Waiting for Rain
By Gerry Hadden
Last year 55-year-old Honduran farmer Manuel Abidam Ochoa worked long months under a withering sun to bring forth his corn. But when the harvest was over he fell into despair: he’d reaped just four bushels. It wasn’t even enough for him and his wife to live on, much less to sell at market.
All farmers know bad years. It’s part of rural life. But across Central America men like Abidam are watching their yields drop season after season, without respite. For Abidam the reason is simple: the rain has stopped – or most of it, anyway. His modest parcel in rural central Honduras sits in the middle of what’s become known as the Dry Corridor, a vast stretch of Central America running from Panama up through Guatemala where drought has become normal.
Scientists believe the sustained dry spells – the worst in 35 years, according to the World Food Program – are the result of global warming. Abidam doesn’t know about that – he has little access to the news nor the time to listen. But he remembers how, when his oldest son was a small boy, his bone-dry fields were lush.
That son grew up and left for the U.S. in search of work, desperate for money. But he only made it as far as Mexico, where he stayed. He did find work, but his low Mexican wage means he can’t send much home to his parents.

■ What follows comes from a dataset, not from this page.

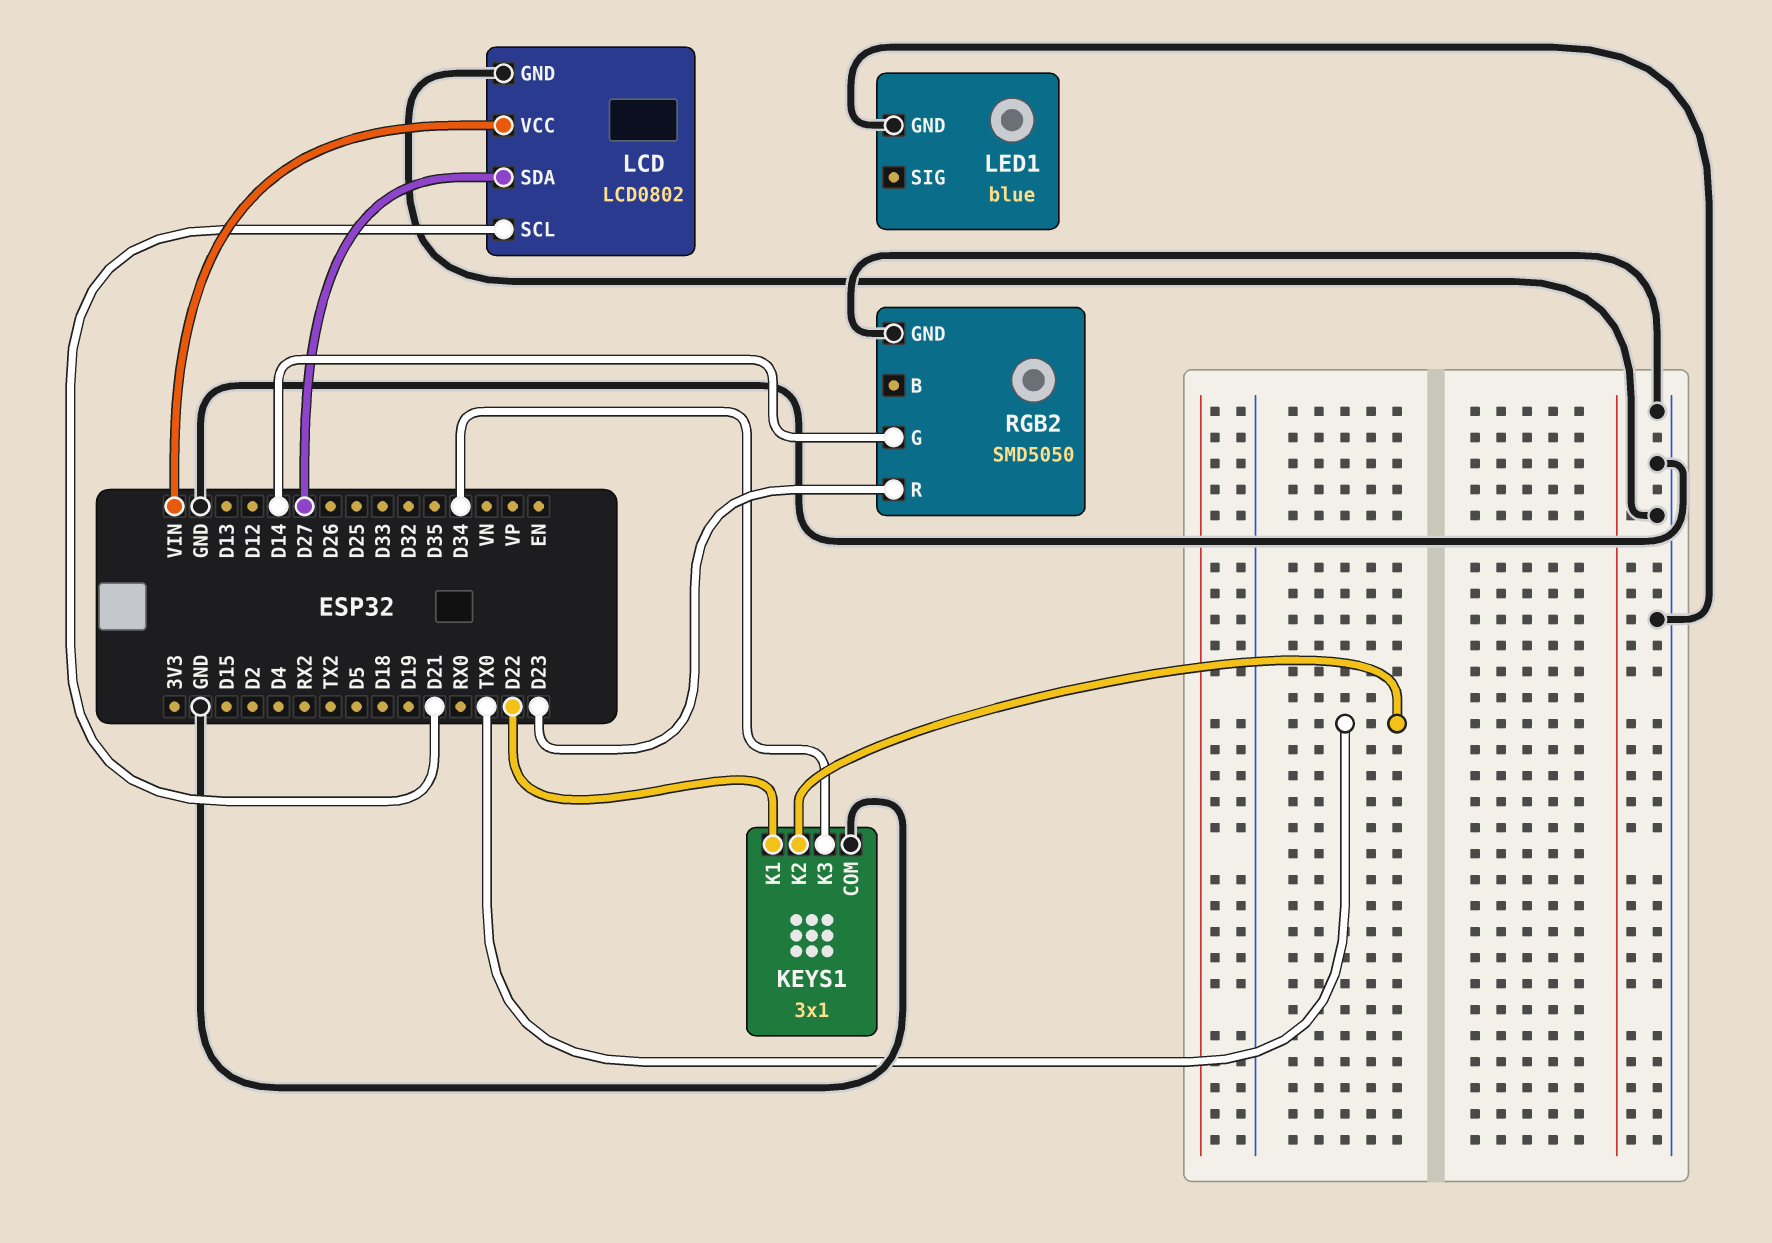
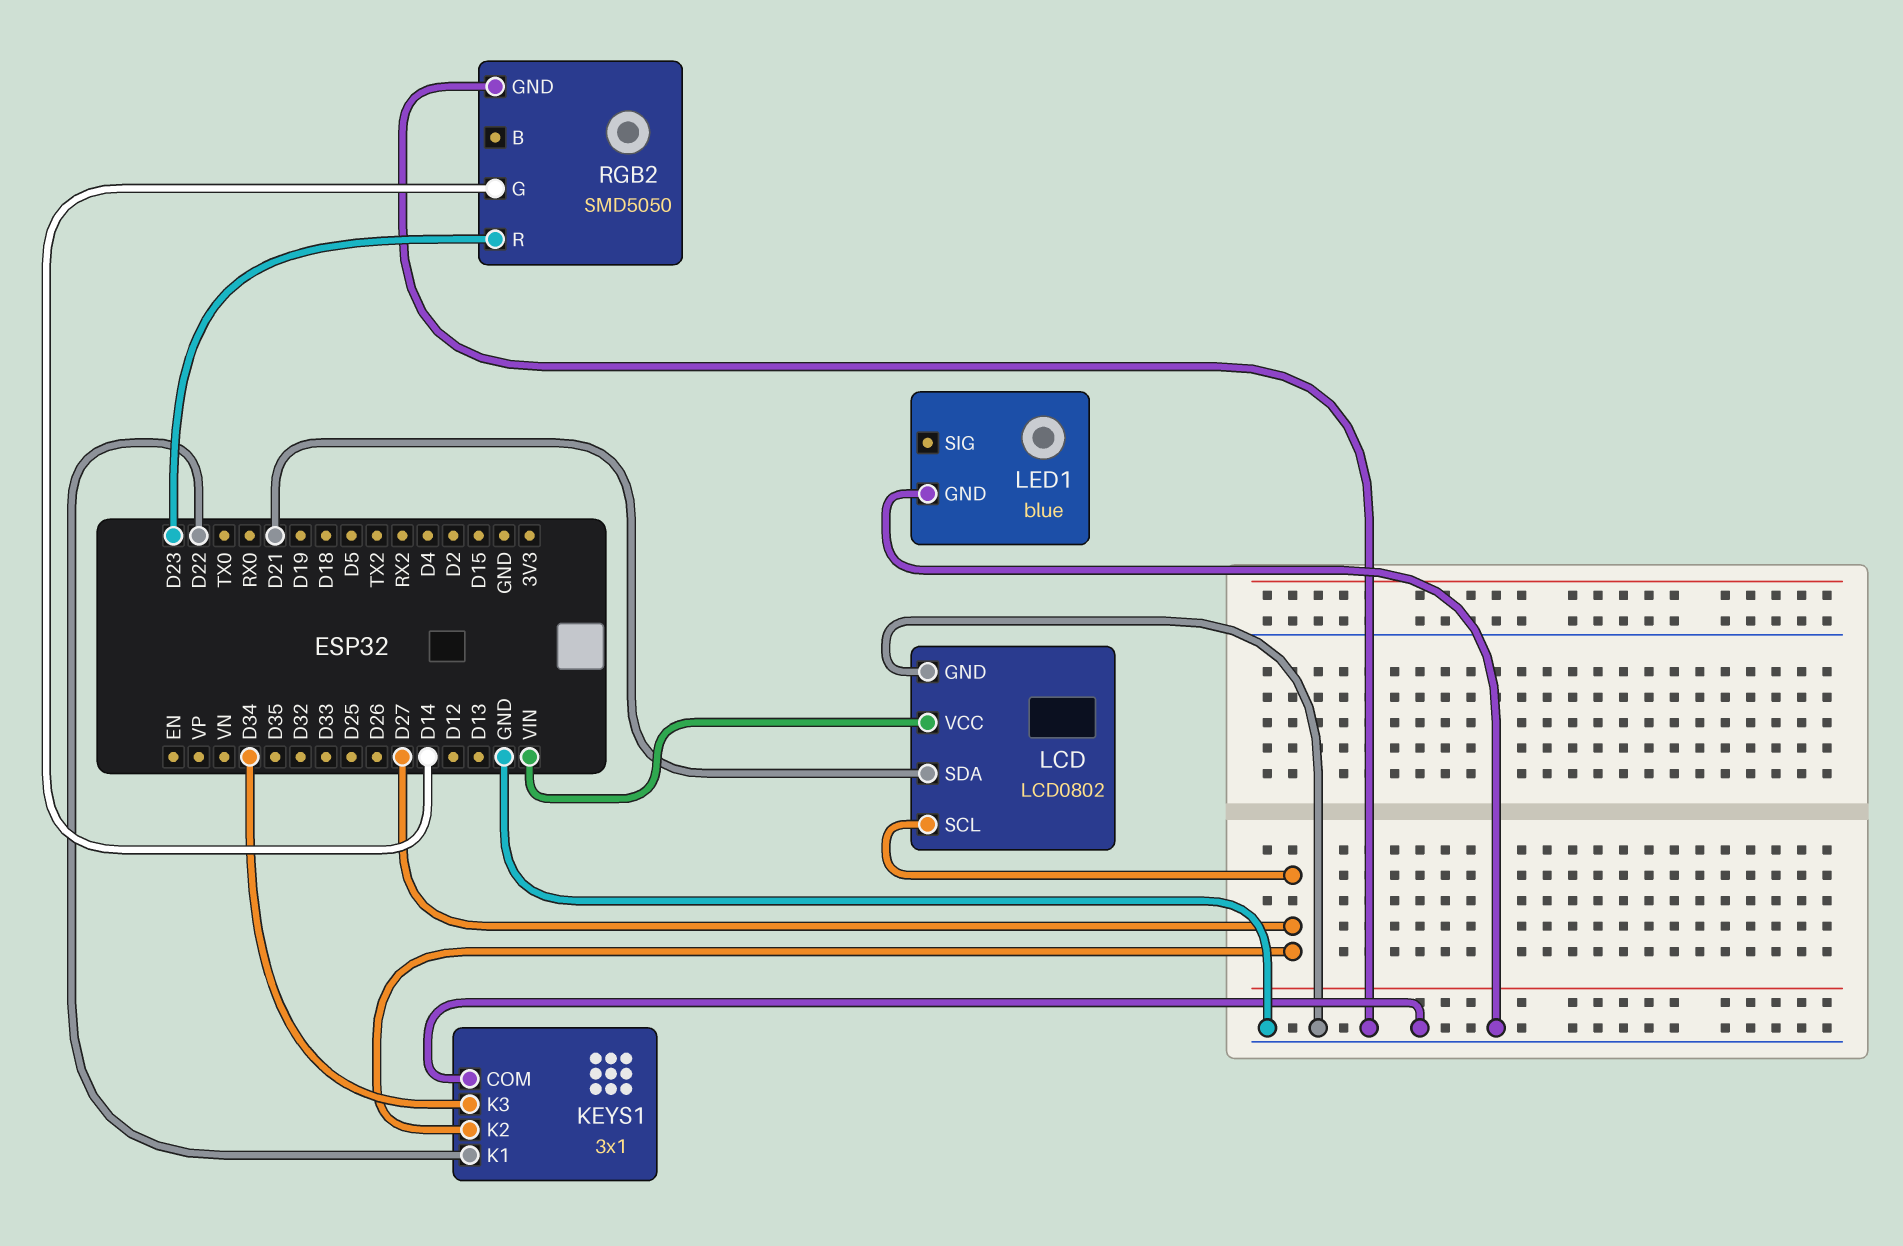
KEYS1 pin K2: TX0 -> D27
LCD pin SCL: D21 -> D27
LCD pin SDA: D27 -> D21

For Abidam’s elderly neighbor, ‘Don Pedro,’ the idea of a son living and working in Mexico sounds like a dream. His only child, Darwin, headed north just last year. His goal: to earn enough to replace the old roof on his parents’ cinderblock home. But Darwin met a different fate. Unless something changes, Don Pedro will now have to watch after his pregnant daughter-in-law and granddaughters on his own.
These are the stories that define the lives of so many people in Central America in the 21st century. They come from a region where fighting climate change is next to impossible. Governments don’t even have the resources to finance basic programs to help farmers adapt, by switching, for example, to less water-intensive crops. In Honduras, as things stand, the poorest people must rely on outside entities such as the World Food Program for the staples they need to survive.
It’s often said that climate change will affect rich and poor alike. While that’s true, in the short term it’s the poor who suffer far more. People with little or no money can’t just up and move. They can’t invest in solutions or experiment with new technologies. They sit on the front lines of extreme weather, at the mercy of unpredictable, torrential rains and flooding, or dry seasons that stretch on for years without end.
But the consequences of their suffering hardly leave the so-called developed world unaffected. The United States, for example, grapples with massive migrations of people looking for better futures, putting pressure on its own resources, from housing and education to jobs and border security. Europe faces similar influxes from Africa, the Middle East and beyond. And that’s not to mention the direct effects of extreme weather on their own communities, in the form of unprecedented wildfires, storm surges and drought. But where pockets are deeper governments tend to drag their heels. And that’s something the entire world cannot afford.